本文 ->
--

取材したのは千葉県船橋市にある漬け物専門店の佐々木社長。10代の頃から漬け物に関わってきたという佐々木さんは、80歳代とは思えないほどお肌ツヤツヤ。毎日ぬか漬けを食べて、年間10日ほどしか休みがなくても毎日元気いっぱいだそうです。
「身体にいいぬか漬けを、次の世代に伝えたい」という強い思いを抱いている佐々木さんに、ぬか床の作り方を教えていただきました。
<用意するもの>※ぬか床 約3キロ分
・生ぬか
お米屋さんで譲ってもらうか買うのがベスト。1kg50円程度からわけてもらえます。自宅用なら1kg用意すれば充分です。
・塩
ぬかの1割から1.5割の量。食塩よりも岩塩などミネラル豊富なものがおすすめだそうです。佐々木漬物店では岩塩を1kg500円で販売しています
・水
水道水ではなく、湯冷ましなど、塩素がふくまれていないもの。ミネラルウォーターもいいそうです。
・切り昆布
ひとつまみ。切ってなくてもよいそうです。
・唐辛子
ひとつまみ。種ごとでもOK。
・容器
今回は100均で購入した大きめのタッパーを持参しました。混ぜることを考えると、5リットルくらい入る容器がおすすめです。高さがあるもののほうが食材を漬けやすいそうです。

--

抽出資料 ->
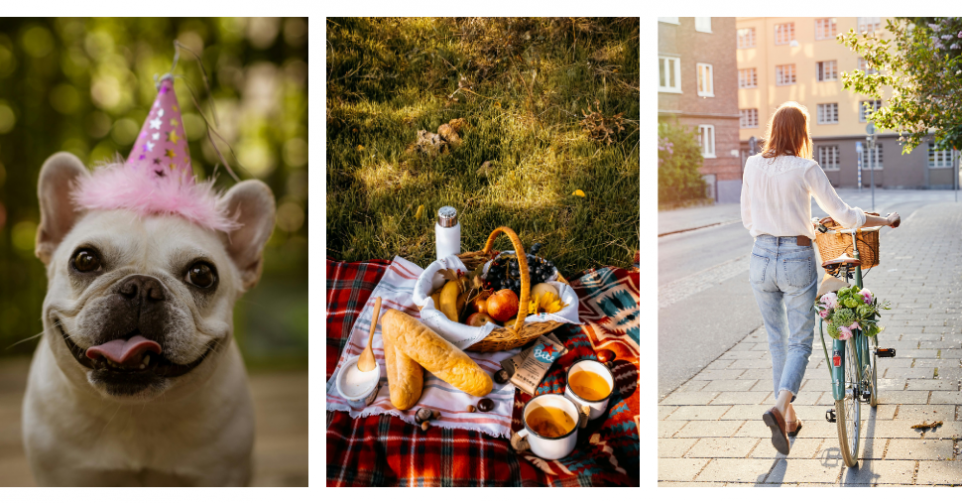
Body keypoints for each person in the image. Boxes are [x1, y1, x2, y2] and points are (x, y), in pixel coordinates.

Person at [740, 102, 900, 455]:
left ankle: (790, 420)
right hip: (796, 259)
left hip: (760, 257)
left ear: (773, 129)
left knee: (776, 342)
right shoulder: (806, 167)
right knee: (799, 343)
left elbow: (747, 217)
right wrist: (884, 220)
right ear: (801, 133)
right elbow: (843, 214)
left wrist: (776, 231)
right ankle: (779, 409)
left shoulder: (752, 163)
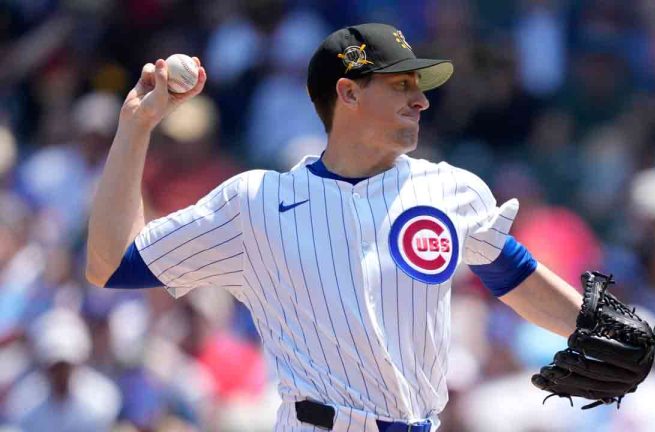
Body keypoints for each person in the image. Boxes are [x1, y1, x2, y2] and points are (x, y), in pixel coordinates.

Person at [86, 23, 583, 431]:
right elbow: (110, 265)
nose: (422, 101)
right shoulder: (256, 202)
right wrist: (136, 126)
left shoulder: (452, 190)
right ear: (347, 91)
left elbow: (513, 276)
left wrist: (602, 331)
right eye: (401, 85)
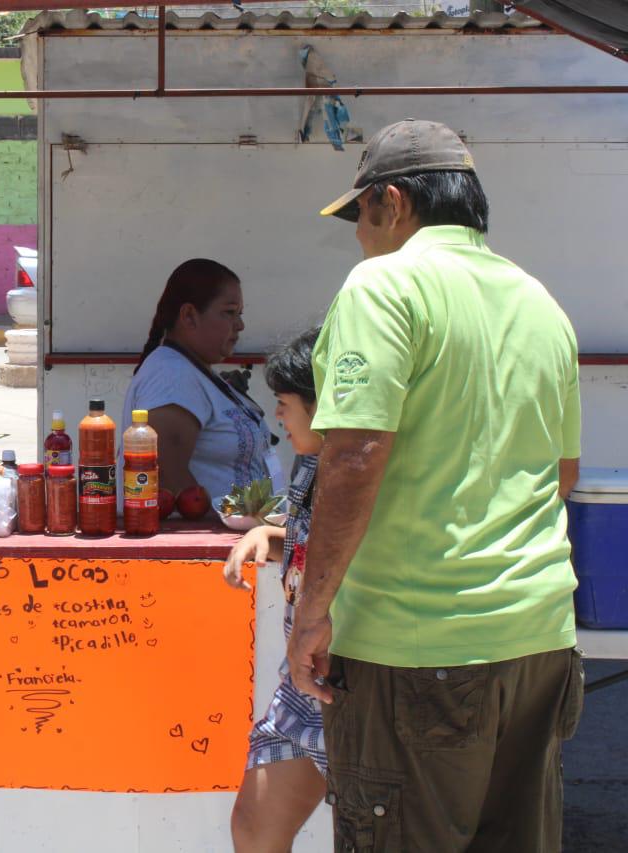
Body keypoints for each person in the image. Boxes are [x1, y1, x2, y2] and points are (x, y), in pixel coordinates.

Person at [285, 119, 584, 851]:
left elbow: (354, 455)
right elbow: (563, 474)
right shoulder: (538, 301)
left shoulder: (384, 285)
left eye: (360, 217)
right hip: (539, 642)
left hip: (415, 649)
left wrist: (312, 613)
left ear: (392, 202)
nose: (361, 237)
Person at [223, 327, 325, 852]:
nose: (278, 415)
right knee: (254, 825)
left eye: (286, 403)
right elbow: (319, 547)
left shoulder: (363, 474)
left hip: (352, 684)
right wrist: (271, 534)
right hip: (302, 685)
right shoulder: (311, 463)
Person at [123, 258, 281, 505]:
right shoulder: (172, 375)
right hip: (205, 530)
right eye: (229, 312)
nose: (240, 325)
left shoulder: (193, 371)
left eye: (239, 314)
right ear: (189, 316)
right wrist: (214, 524)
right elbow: (166, 477)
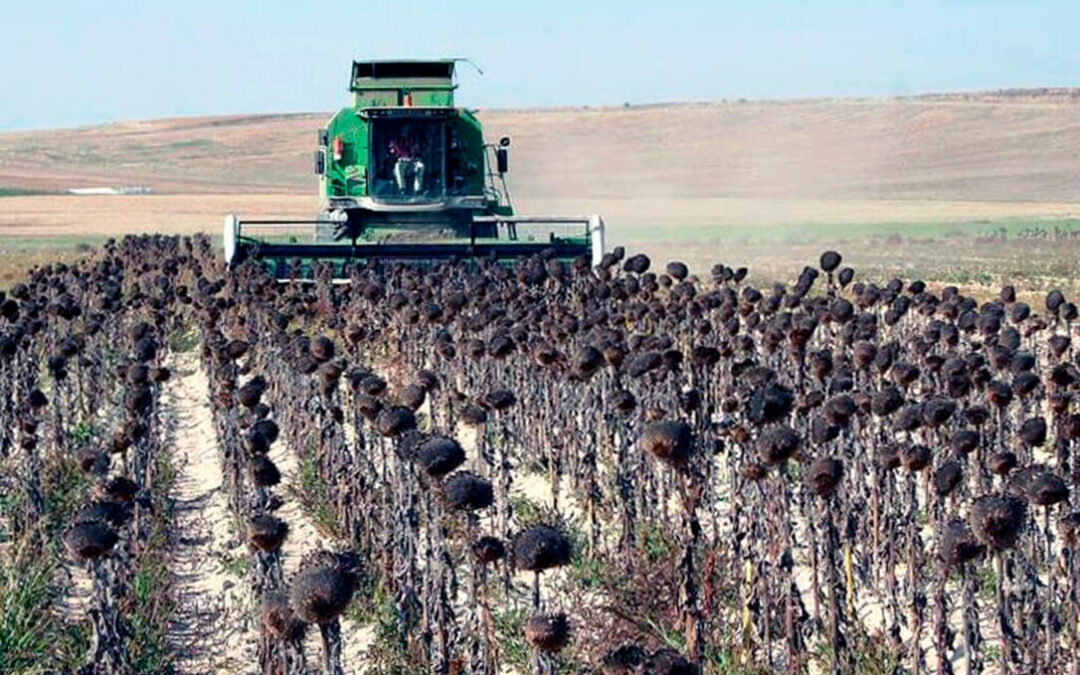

--

作業の指示 ->
1. 本文によると、佐々木漬物店では岩塩をいくらで販売していますか。
2. 本文の「取材したのは千葉県船橋市にあ」から「り方を教えていただきました。」まで（両端を含む）を、「佐々木さん」を「社長」に言い換えて書き直してください。
一覧は参照しなくてかまいません。

結果 ->
1. 1kg500円で販売しています。

2.
取材したのは千葉県船橋市にある漬け物専門店の佐々木社長。10代の頃から漬け物に関わってきたという社長は、80歳代とは思えないほどお肌ツヤツヤ。毎日ぬか漬けを食べて、年間10日ほどしか休みがなくても毎日元気いっぱいだそうです。
「身体にいいぬか漬けを、次の世代に伝えたい」という強い思いを抱いている社長に、ぬか床の作り方を教えていただきました。